Text extracted page by page:
-----

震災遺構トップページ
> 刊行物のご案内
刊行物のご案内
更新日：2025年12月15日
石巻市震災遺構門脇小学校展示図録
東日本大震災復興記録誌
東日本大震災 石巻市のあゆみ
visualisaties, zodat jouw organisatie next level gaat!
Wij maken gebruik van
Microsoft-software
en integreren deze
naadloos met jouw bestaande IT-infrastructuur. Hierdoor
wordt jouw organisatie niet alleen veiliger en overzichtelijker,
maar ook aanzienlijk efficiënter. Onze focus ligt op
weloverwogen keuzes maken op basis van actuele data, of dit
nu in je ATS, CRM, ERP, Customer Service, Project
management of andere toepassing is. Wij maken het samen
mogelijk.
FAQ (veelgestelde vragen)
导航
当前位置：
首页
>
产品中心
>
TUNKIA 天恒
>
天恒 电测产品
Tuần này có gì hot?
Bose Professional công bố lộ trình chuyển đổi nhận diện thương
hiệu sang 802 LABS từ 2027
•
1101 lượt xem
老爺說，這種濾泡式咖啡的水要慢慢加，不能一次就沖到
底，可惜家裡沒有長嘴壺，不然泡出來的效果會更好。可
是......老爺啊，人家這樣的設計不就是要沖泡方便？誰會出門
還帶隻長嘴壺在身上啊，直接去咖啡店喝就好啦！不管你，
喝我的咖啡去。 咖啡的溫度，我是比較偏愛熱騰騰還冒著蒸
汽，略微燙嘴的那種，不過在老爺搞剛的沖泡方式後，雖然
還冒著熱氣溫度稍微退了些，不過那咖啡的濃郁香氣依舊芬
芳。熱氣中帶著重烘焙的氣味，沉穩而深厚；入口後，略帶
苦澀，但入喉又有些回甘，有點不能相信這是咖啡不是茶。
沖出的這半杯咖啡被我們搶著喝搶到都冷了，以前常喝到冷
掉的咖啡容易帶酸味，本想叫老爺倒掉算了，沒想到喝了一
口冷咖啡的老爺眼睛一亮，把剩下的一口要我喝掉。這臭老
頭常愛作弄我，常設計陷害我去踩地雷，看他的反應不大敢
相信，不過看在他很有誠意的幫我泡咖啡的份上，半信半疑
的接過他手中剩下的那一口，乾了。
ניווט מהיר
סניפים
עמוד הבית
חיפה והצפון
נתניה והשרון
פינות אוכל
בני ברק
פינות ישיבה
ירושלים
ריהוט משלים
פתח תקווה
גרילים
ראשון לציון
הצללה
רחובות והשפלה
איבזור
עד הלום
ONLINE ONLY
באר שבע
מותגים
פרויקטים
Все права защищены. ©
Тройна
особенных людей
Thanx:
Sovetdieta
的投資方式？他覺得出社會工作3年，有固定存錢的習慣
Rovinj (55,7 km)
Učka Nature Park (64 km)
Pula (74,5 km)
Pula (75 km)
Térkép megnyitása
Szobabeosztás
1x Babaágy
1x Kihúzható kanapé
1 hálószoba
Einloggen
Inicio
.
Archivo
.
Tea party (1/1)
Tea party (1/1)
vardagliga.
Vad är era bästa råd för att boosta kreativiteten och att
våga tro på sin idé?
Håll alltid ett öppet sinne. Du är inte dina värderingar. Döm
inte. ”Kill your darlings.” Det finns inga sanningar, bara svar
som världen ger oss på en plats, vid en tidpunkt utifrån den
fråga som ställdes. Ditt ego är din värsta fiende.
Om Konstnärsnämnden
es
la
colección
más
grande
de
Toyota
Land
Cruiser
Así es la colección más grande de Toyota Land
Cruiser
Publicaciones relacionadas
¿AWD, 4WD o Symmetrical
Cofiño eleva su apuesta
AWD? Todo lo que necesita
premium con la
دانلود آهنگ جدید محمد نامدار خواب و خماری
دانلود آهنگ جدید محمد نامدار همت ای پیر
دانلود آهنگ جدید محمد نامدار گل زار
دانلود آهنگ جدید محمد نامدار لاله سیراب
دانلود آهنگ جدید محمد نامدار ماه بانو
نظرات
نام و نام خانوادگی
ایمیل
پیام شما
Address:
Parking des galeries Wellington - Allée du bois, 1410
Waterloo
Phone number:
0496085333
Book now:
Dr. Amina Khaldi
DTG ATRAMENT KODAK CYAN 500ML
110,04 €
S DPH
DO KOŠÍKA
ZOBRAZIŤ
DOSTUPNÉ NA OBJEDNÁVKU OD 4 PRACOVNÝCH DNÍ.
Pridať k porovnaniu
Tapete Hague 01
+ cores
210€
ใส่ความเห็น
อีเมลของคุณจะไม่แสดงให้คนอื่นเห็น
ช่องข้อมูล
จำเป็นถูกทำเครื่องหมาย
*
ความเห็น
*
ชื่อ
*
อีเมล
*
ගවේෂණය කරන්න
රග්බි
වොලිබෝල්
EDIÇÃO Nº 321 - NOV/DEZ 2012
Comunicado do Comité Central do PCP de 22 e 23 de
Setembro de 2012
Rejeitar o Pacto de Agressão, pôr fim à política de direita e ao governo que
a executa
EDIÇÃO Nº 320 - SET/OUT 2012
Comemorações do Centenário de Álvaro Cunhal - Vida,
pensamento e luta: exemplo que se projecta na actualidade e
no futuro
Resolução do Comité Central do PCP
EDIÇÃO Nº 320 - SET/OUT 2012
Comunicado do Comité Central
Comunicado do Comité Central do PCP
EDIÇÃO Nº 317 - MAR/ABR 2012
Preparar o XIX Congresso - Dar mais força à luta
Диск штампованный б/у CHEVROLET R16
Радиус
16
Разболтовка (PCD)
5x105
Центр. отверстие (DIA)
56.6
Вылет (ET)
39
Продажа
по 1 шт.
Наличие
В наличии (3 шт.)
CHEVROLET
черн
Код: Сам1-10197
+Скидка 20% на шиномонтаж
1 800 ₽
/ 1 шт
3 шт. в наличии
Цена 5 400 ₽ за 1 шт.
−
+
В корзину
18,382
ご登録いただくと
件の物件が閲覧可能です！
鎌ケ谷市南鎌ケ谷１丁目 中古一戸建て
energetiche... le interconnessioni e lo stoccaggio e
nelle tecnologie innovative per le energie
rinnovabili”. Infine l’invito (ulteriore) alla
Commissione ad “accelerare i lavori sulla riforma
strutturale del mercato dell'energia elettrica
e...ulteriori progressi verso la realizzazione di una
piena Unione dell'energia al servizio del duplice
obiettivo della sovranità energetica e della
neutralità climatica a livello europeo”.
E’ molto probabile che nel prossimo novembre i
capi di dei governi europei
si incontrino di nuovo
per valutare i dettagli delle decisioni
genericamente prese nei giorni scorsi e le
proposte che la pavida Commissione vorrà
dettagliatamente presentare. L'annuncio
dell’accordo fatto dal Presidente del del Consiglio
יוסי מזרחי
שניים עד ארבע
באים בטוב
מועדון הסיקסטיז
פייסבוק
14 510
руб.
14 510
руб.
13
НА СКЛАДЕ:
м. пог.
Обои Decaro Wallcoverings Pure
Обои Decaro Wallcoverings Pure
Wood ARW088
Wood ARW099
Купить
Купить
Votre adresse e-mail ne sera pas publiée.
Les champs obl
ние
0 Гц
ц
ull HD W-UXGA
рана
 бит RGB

-----

» Exercise brief
Reproduce every line of the data above verbatim, in its original order.

» Output for this task
震災遺構トップページ
> 刊行物のご案内
刊行物のご案内
更新日：2025年12月15日
石巻市震災遺構門脇小学校展示図録
東日本大震災復興記録誌
東日本大震災 石巻市のあゆみ
visualisaties, zodat jouw organisatie next level gaat!
Wij maken gebruik van
Microsoft-software
en integreren deze
naadloos met jouw bestaande IT-infrastructuur. Hierdoor
wordt jouw organisatie niet alleen veiliger en overzichtelijker,
maar ook aanzienlijk efficiënter. Onze focus ligt op
weloverwogen keuzes maken op basis van actuele data, of dit
nu in je ATS, CRM, ERP, Customer Service, Project
management of andere toepassing is. Wij maken het samen
mogelijk.
FAQ (veelgestelde vragen)
导航
当前位置：
首页
>
产品中心
>
TUNKIA 天恒
>
天恒 电测产品
Tuần này có gì hot?
Bose Professional công bố lộ trình chuyển đổi nhận diện thương
hiệu sang 802 LABS từ 2027
•
1101 lượt xem
老爺說，這種濾泡式咖啡的水要慢慢加，不能一次就沖到
底，可惜家裡沒有長嘴壺，不然泡出來的效果會更好。可
是......老爺啊，人家這樣的設計不就是要沖泡方便？誰會出門
還帶隻長嘴壺在身上啊，直接去咖啡店喝就好啦！不管你，
喝我的咖啡去。 咖啡的溫度，我是比較偏愛熱騰騰還冒著蒸
汽，略微燙嘴的那種，不過在老爺搞剛的沖泡方式後，雖然
還冒著熱氣溫度稍微退了些，不過那咖啡的濃郁香氣依舊芬
芳。熱氣中帶著重烘焙的氣味，沉穩而深厚；入口後，略帶
苦澀，但入喉又有些回甘，有點不能相信這是咖啡不是茶。
沖出的這半杯咖啡被我們搶著喝搶到都冷了，以前常喝到冷
掉的咖啡容易帶酸味，本想叫老爺倒掉算了，沒想到喝了一
口冷咖啡的老爺眼睛一亮，把剩下的一口要我喝掉。這臭老
頭常愛作弄我，常設計陷害我去踩地雷，看他的反應不大敢
相信，不過看在他很有誠意的幫我泡咖啡的份上，半信半疑
的接過他手中剩下的那一口，乾了。
ניווט מהיר
סניפים
עמוד הבית
חיפה והצפון
נתניה והשרון
פינות אוכל
בני ברק
פינות ישיבה
ירושלים
ריהוט משלים
פתח תקווה
גרילים
ראשון לציון
הצללה
רחובות והשפלה
איבזור
עד הלום
ONLINE ONLY
באר שבע
מותגים
פרויקטים
Все права защищены. ©
Тройна
особенных людей
Thanx:
Sovetdieta
的投資方式？他覺得出社會工作3年，有固定存錢的習慣
Rovinj (55,7 km)
Učka Nature Park (64 km)
Pula (74,5 km)
Pula (75 km)
Térkép megnyitása
Szobabeosztás
1x Babaágy
1x Kihúzható kanapé
1 hálószoba
Einloggen
Inicio
.
Archivo
.
Tea party (1/1)
Tea party (1/1)
vardagliga.
Vad är era bästa råd för att boosta kreativiteten och att
våga tro på sin idé?
Håll alltid ett öppet sinne. Du är inte dina värderingar. Döm
inte. ”Kill your darlings.” Det finns inga sanningar, bara svar
som världen ger oss på en plats, vid en tidpunkt utifrån den
fråga som ställdes. Ditt ego är din värsta fiende.
Om Konstnärsnämnden
es
la
colección
más
grande
de
Toyota
Land
Cruiser
Así es la colección más grande de Toyota Land
Cruiser
Publicaciones relacionadas
¿AWD, 4WD o Symmetrical
Cofiño eleva su apuesta
AWD? Todo lo que necesita
premium con la
دانلود آهنگ جدید محمد نامدار خواب و خماری
دانلود آهنگ جدید محمد نامدار همت ای پیر
دانلود آهنگ جدید محمد نامدار گل زار
دانلود آهنگ جدید محمد نامدار لاله سیراب
دانلود آهنگ جدید محمد نامدار ماه بانو
نظرات
نام و نام خانوادگی
ایمیل
پیام شما
Address:
Parking des galeries Wellington - Allée du bois, 1410
Waterloo
Phone number:
0496085333
Book now:
Dr. Amina Khaldi
DTG ATRAMENT KODAK CYAN 500ML
110,04 €
S DPH
DO KOŠÍKA
ZOBRAZIŤ
DOSTUPNÉ NA OBJEDNÁVKU OD 4 PRACOVNÝCH DNÍ.
Pridať k porovnaniu
Tapete Hague 01
+ cores
210€
ใส่ความเห็น
อีเมลของคุณจะไม่แสดงให้คนอื่นเห็น
ช่องข้อมูล
จำเป็นถูกทำเครื่องหมาย
*
ความเห็น
*
ชื่อ
*
อีเมล
*
ගවේෂණය කරන්න
රග්බි
වොලිබෝල්
EDIÇÃO Nº 321 - NOV/DEZ 2012
Comunicado do Comité Central do PCP de 22 e 23 de
Setembro de 2012
Rejeitar o Pacto de Agressão, pôr fim à política de direita e ao governo que
a executa
EDIÇÃO Nº 320 - SET/OUT 2012
Comemorações do Centenário de Álvaro Cunhal - Vida,
pensamento e luta: exemplo que se projecta na actualidade e
no futuro
Resolução do Comité Central do PCP
EDIÇÃO Nº 320 - SET/OUT 2012
Comunicado do Comité Central
Comunicado do Comité Central do PCP
EDIÇÃO Nº 317 - MAR/ABR 2012
Preparar o XIX Congresso - Dar mais força à luta
Диск штампованный б/у CHEVROLET R16
Радиус
16
Разболтовка (PCD)
5x105
Центр. отверстие (DIA)
56.6
Вылет (ET)
39
Продажа
по 1 шт.
Наличие
В наличии (3 шт.)
CHEVROLET
черн
Код: Сам1-10197
+Скидка 20% на шиномонтаж
1 800 ₽
/ 1 шт
3 шт. в наличии
Цена 5 400 ₽ за 1 шт.
−
+
В корзину
18,382
ご登録いただくと
件の物件が閲覧可能です！
鎌ケ谷市南鎌ケ谷１丁目 中古一戸建て
energetiche... le interconnessioni e lo stoccaggio e
nelle tecnologie innovative per le energie
rinnovabili”. Infine l’invito (ulteriore) alla
Commissione ad “accelerare i lavori sulla riforma
strutturale del mercato dell'energia elettrica
e...ulteriori progressi verso la realizzazione di una
piena Unione dell'energia al servizio del duplice
obiettivo della sovranità energetica e della
neutralità climatica a livello europeo”.
E’ molto probabile che nel prossimo novembre i
capi di dei governi europei
si incontrino di nuovo
per valutare i dettagli delle decisioni
genericamente prese nei giorni scorsi e le
proposte che la pavida Commissione vorrà
dettagliatamente presentare. L'annuncio
dell’accordo fatto dal Presidente del del Consiglio
יוסי מזרחי
שניים עד ארבע
באים בטוב
מועדון הסיקסטיז
פייסבוק
14 510
руб.
14 510
руб.
13
НА СКЛАДЕ:
м. пог.
Обои Decaro Wallcoverings Pure
Обои Decaro Wallcoverings Pure
Wood ARW088
Wood ARW099
Купить
Купить
Votre adresse e-mail ne sera pas publiée.
Les champs obl
ние
0 Гц
ц
ull HD W-UXGA
рана
 бит RGB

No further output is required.